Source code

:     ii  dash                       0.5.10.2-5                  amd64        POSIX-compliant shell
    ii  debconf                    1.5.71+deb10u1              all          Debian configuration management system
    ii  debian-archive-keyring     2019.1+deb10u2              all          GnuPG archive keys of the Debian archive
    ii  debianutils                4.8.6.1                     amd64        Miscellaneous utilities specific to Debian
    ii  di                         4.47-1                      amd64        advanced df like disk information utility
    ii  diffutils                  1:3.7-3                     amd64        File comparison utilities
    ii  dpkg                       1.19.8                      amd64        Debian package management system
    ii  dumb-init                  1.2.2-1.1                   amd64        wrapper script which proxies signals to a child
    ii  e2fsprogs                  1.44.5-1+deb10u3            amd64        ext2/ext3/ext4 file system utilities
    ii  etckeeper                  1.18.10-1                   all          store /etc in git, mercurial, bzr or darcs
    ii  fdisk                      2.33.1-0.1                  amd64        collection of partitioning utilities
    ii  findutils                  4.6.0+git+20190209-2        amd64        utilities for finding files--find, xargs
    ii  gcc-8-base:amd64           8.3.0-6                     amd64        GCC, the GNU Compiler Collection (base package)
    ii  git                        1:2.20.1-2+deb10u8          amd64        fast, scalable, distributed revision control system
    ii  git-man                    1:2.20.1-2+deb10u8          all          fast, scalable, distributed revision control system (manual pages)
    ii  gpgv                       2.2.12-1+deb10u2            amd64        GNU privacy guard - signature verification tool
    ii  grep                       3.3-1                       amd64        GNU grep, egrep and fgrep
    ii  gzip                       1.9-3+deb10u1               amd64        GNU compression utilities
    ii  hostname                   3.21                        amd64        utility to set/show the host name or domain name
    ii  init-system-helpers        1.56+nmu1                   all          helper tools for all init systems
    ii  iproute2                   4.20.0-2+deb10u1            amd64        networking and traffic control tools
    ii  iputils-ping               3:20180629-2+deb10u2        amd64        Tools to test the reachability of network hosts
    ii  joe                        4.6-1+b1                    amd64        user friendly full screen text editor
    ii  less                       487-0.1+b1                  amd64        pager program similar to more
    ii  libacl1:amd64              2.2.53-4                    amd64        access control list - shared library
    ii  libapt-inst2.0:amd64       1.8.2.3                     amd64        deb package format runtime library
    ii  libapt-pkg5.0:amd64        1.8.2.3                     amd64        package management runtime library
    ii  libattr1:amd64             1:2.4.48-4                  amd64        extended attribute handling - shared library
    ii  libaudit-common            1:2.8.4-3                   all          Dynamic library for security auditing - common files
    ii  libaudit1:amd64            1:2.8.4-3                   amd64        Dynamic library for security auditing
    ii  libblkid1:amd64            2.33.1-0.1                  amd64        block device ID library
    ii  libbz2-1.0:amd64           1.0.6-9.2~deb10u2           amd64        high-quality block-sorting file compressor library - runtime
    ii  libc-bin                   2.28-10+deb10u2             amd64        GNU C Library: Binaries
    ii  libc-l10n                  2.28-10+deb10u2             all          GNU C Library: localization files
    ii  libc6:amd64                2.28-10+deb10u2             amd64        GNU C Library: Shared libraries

### Task statement
Copy out every line in the entries that contains the string "distributed".

### Result
    ii  git                        1:2.20.1-2+deb10u8          amd64        fast, scalable, distributed revision control system
    ii  git-man                    1:2.20.1-2+deb10u8          all          fast, scalable, distributed revision control system (manual pages)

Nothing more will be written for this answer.